## Records supplied
--- START ---

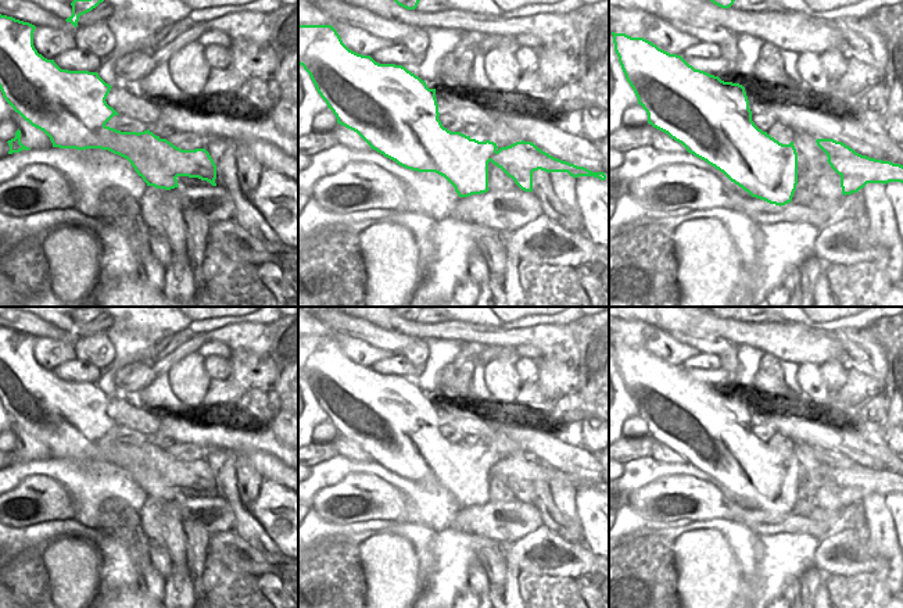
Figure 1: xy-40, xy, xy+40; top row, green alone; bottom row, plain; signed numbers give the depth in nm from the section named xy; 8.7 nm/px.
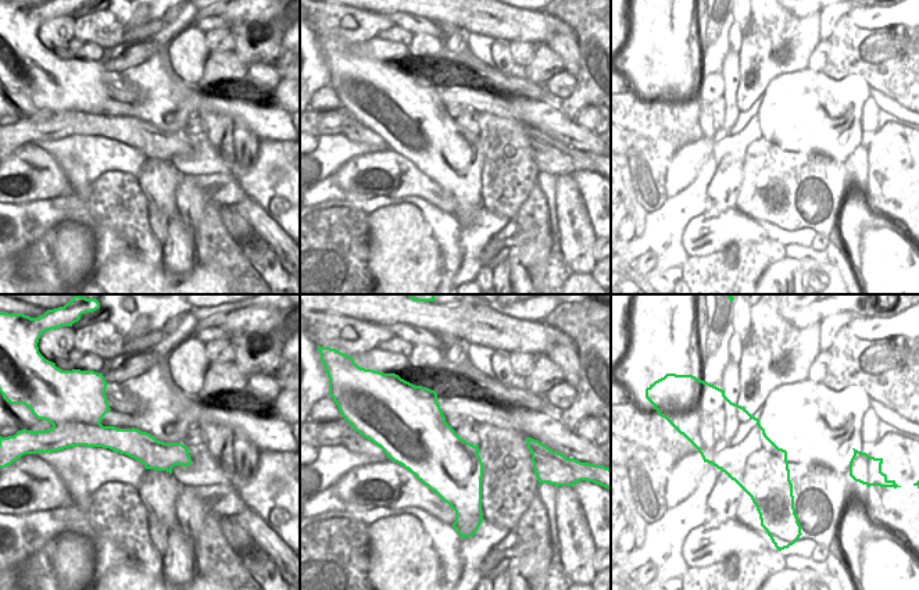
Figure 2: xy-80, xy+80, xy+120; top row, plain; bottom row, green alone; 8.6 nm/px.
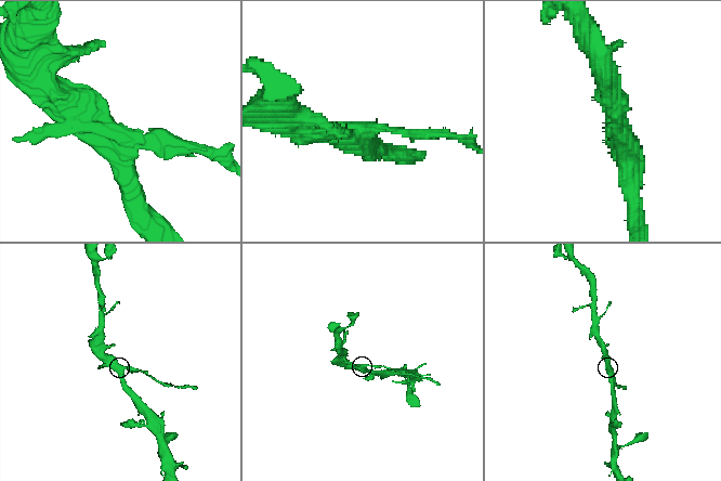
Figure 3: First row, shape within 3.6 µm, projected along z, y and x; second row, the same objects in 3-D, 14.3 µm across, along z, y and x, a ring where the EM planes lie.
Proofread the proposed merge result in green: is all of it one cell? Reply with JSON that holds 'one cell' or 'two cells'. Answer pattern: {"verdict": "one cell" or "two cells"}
{"verdict": "two cells"}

--- END ---

## What you have to do
Only lines of the data holding the word "alone" go in the answer. Please copy each of them.

## Task output
Figure 1: xy-40, xy, xy+40; top row, green alone; bottom row, plain; signed numbers give the depth in nm from the section named xy; 8.7 nm/px.
Figure 2: xy-80, xy+80, xy+120; top row, plain; bottom row, green alone; 8.6 nm/px.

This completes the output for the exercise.